# Snuggle Bag



## cprcheetah

I make Snuggle Bags, and Zoey has a plethera of them, but a girl can always use more, so I made her a new one tonight, it's a pink/brown plaid with brown lining. 








My little Diva, the kitty helper on the right is Mini Dee she has Cerebral Hypoplasia, but is my sweetheart.








I just love this pattern:


----------



## Reese and Miley

I love the pattern too! Those are great! Clearly Zoey thinks so


----------



## elaina

awww, Zoey looks so pretty in her pink plaid snuggle bag


----------



## Brodysmom

That is wayyyyyyyyyyyyyyyyyyyy cute!!!!


----------



## TLI

Very nice!! I love those Snuggle bags! We have a few, and my pups adore them! I really like that pattern too! And of course Zoey looks so cute in it!


----------



## Jerry'sMom

awwww, Zoey, a vision in pink! :love7:
great job Heather! I see I could be doing more with my new sewing machine...


----------



## *Princess*

amazing work well done x


----------



## London

I love that pattern and what a gorgeous model too


----------



## cprcheetah

Thanks guys, Zoey could LIVE in a snuggle bag if I let her, she loves them year round which is why I started making them, I have it set just right as I had bought some from some other people and they were always hard for Zoey to get into, so my hubby and I designed one that works, the inside doesn't fall out so you have to put it back in all the time and they are nice and soft for her.

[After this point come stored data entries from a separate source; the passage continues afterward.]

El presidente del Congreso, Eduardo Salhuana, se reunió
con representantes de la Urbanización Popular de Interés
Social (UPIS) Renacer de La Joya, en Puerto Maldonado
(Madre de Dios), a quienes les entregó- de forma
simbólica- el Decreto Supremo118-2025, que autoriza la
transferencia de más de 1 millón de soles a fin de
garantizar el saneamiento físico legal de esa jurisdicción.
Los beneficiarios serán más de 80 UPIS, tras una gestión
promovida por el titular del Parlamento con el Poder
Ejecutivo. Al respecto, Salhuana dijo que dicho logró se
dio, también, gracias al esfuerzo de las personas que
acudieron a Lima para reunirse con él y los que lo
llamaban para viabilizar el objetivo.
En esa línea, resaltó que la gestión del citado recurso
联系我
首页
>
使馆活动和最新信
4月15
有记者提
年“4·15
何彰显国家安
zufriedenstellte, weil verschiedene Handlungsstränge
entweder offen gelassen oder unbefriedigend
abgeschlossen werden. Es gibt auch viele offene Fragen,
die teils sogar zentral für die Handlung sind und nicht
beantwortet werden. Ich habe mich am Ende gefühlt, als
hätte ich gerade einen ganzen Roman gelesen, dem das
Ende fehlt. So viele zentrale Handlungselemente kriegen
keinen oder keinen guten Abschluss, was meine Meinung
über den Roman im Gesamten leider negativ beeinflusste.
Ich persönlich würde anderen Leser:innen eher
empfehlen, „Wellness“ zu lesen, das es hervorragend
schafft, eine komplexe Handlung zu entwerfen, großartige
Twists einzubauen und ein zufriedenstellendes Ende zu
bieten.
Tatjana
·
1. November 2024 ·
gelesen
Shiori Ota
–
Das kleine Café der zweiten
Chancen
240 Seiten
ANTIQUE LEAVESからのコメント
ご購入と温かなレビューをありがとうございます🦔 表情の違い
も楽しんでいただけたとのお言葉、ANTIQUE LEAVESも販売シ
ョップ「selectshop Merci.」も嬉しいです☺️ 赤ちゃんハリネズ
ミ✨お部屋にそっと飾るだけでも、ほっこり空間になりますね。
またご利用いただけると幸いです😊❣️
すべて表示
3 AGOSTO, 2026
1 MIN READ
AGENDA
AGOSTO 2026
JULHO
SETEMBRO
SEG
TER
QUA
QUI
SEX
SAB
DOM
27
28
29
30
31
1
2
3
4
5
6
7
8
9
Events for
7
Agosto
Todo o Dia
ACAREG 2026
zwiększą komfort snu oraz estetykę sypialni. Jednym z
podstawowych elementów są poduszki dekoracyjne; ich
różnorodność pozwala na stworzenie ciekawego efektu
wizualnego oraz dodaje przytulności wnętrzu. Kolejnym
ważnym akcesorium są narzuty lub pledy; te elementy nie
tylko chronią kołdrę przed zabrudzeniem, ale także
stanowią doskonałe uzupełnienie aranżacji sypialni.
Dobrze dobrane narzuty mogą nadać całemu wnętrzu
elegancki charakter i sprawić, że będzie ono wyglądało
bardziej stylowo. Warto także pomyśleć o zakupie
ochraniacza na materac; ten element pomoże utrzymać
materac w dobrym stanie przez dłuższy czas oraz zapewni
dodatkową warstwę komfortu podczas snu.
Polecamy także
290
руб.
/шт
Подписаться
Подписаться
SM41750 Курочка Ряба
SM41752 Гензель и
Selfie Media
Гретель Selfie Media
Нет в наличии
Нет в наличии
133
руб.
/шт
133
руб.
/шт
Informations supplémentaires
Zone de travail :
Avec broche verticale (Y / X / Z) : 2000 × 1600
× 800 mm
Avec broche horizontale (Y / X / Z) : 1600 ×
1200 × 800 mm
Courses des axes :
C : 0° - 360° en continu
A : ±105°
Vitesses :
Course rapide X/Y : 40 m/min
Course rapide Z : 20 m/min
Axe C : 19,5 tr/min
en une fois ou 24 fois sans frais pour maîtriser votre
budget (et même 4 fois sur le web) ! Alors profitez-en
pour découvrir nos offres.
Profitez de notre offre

She has one I think in just about every room now, and spares to boot


----------



## TripleAChihuahuas

she is so adorable and love the colors fits her!


----------



## 17428

I made a pretty lavendar polar fleece snuggle sack for Dahlia this morning.
She hated it!! Im selling it in the buyers/sellers section.


----------



## KittyD

Adorable! looks so very cozy


----------



## miasowner

It looks very comfy, I love the pattern.


----------



## Ivy's mom

Girl....you can never have to many!!!!! Love the color combos

Lori


----------



## lorilisa1

I would like to be able to take Isabella to work, I am hearing about different purses, totes and slings. Does anyone know of one that can be buckeld in the car and then it becomes a carrier, I don't ask for much. lol...Isabella's mom.


----------



## Martha

Did you have a pattern for the bag? I have bought some pink fleece to make one but I was just going to wing it.


----------



## cprcheetah

I don't have a pattern, my husband came up with the way we make them, as I had complaints about some that I had bought when Zoey was younger (I had a really nice one that I bought at a dog show with fleece & faux sheepskin that would come apart every time I washed it so I'd have to spend time to put the inner lining back in, and it drove me crazy), and after so many washes it looked horrible, now Zoey uses it as a bed/pillow as it just doesn't work anymore as a snuggle bag

Here's a couple sites that have how to make simple snuggle bags:
Fleece Snuggle Bag - Free, Simple Sewing Fleece Project
www.ObsessiveChihuahuaDisorder.com: Easy Do-It-Yourself Snuggle Sack for Dogs


----------



## AngelandBelle

My Gosh those are super cute. Do you sell them? I'd love one for Belle and Twinkles.


----------



## cprcheetah

Yes I do sell them. Normally I have a website however we lost one of our hard drives on our server this week, so have to rebuild from what we were able to recover. Here's a thread with what I have right now: http://www.chihuahua-people.com/buyers-sellers/55422-kozy-snuggle-bags.html I also take custom orders, and if you buy more than 1 they are $20 each.


----------



## Martha

My computer is acting up but I wanted to thank you for info about pattern and thanks for the links.


----------



## imadigger

Your snuggle bags are awesome. I've been looking for a pattern to make one for Chico but the pattern companies want $15.95 for a pattern. I have some material that I could use.
So, thanks for the links on how to make them.
Again, your snuggies are AWESOME. I especially like the pink and brown plaid.


----------